I did but I forgot it.

Which ones?

I appreciate her lists. More informative than the Locus list.

I don't blame her for the dismal parade that goes by each month (well, except she overlooks small presses, generally, which is sad).

Campbell is an ok timekiller; if that was mmpb I might look at it. I'd look at the Horton/Wallace (although I warn the editors their collection would be compared to such classic collections as PLEASE LET THERE BE WAR, HOW DARE THERE BE PEACE and GLOOMY SF ABOUT THE COMING SOVIET VICTORY). The Nix. I might look at the Emerson; looks very 1950s.

I probably should not look at the Brooke because "The aliens are here, all around us. They always have been. And now, one by one, they’re destroying our cities." raises in me "Wackjob Minuteman" expectations that are probably unfair.

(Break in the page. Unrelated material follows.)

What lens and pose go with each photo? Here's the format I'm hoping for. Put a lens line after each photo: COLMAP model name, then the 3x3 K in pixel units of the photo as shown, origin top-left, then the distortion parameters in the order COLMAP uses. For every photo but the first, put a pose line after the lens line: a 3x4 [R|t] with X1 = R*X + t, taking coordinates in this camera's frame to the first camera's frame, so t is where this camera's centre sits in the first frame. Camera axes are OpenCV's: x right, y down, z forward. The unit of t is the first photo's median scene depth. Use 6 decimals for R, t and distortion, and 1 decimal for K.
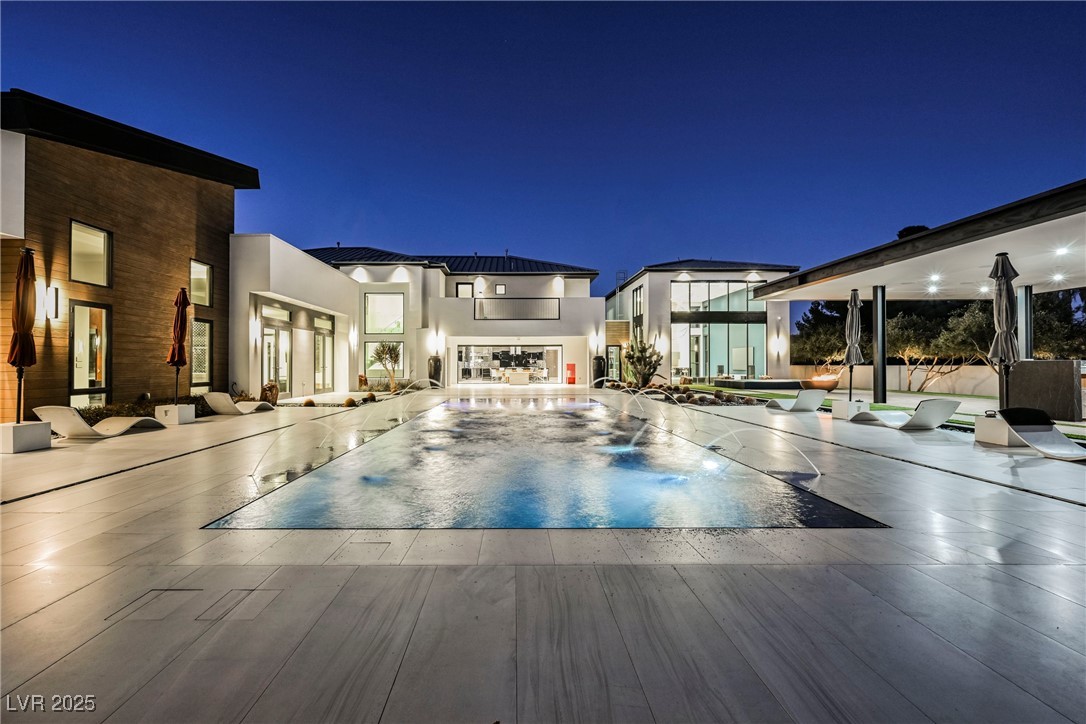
lens RADIAL K [[431.6, 0, 507.8], [0, 431.6, 362.6], [0, 0, 1]] dist [-0.000960, 0.000186]
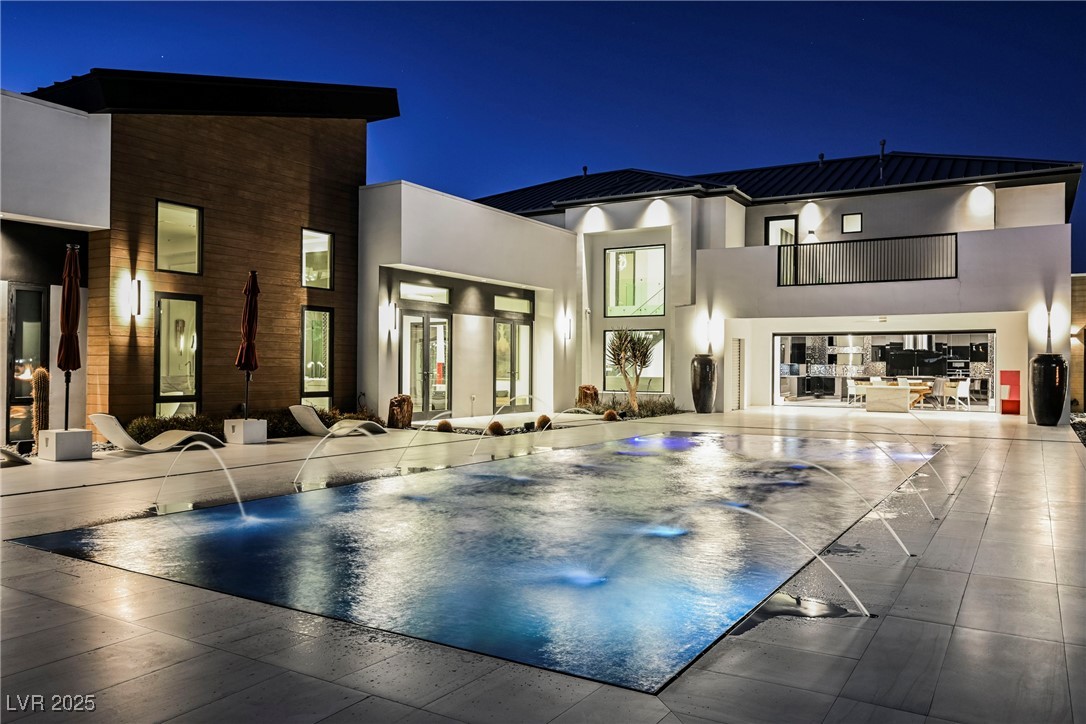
lens RADIAL K [[795.1, 0, 542.7], [0, 795.1, 362.4], [0, 0, 1]] dist [-0.002840, 0.000445]
pose [[0.857738, 0.005362, -0.514059, 0.294598], [-0.006121, 0.999981, 0.000218, -0.006671], [0.514051, 0.002959, 0.857755, 0.019999]]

I would not pick up the Hartwell/Cramer because I don't like their taste in SF, privileging as they do misery and gloom above all else in the name of "realism" but I would point out the f/m ratio is not strongly tilted towards m.

Going Interstellar I'd have snapped up when I was 14. As it turns out I've read it and it's a classic mix of essays of the sort you might find on Centauri Dreams and SF ranging from inoffensive to crimes against logic and prose (and I think there's one story by a BNA that has nothing to do with the theme) so about on par with one of the old time Space Colonies or Black Holes anthologies.

The Nix has an interesting feel: part human-triumphalist space opera, part hidden-orphan-destiny, part Tour My Universe. The technology is all so uber as to be fantasy with tech names applied. His protagonist's first-person viewpoint is astoundingly constrained and offers many hints to the experienced reader that All Is Not As It Seems... except that the obvious first guess as to How It All Is turns out to be right in almost every case.

Happily, it wraps up where a lesser author would have committed trilogy.

I have to say this had some titles I would at least pick up and look at if I saw them in a book store.

I feel sure that the book described by
In a dark future America where violence, terror, and grief touch everyone, young refugees Mahlia and Mouse have managed to leave behind the war-torn lands of the Drowned Cities by escaping into the jungle outskirts.
is not among them.

Does Angry Robot count as small press?

(I wasn't thrilled with the first Trent Jamieson but it didn't break my desire to keep trying new Angry Robot authors.)

So far I've found only one (or maybe two) Angry Robot authors that I would not keep buying (Andy Remic; lemme look at this checklist on the back page of the top book of my books-I-just-read pile ... oh, Ian Whates too).

I will keep buying Gustainis, Abnett, de Bodard, Forbeck, Hughes (of course), Jeter, Shevdon, Tidhar, and Waggoner. Have not actually read what I own by Beukes, Harvey, Roberson, or Warren yet, so don't know about those, but a couple have been well-recommended already. That's a pretty good ratio for one publishing house, I think?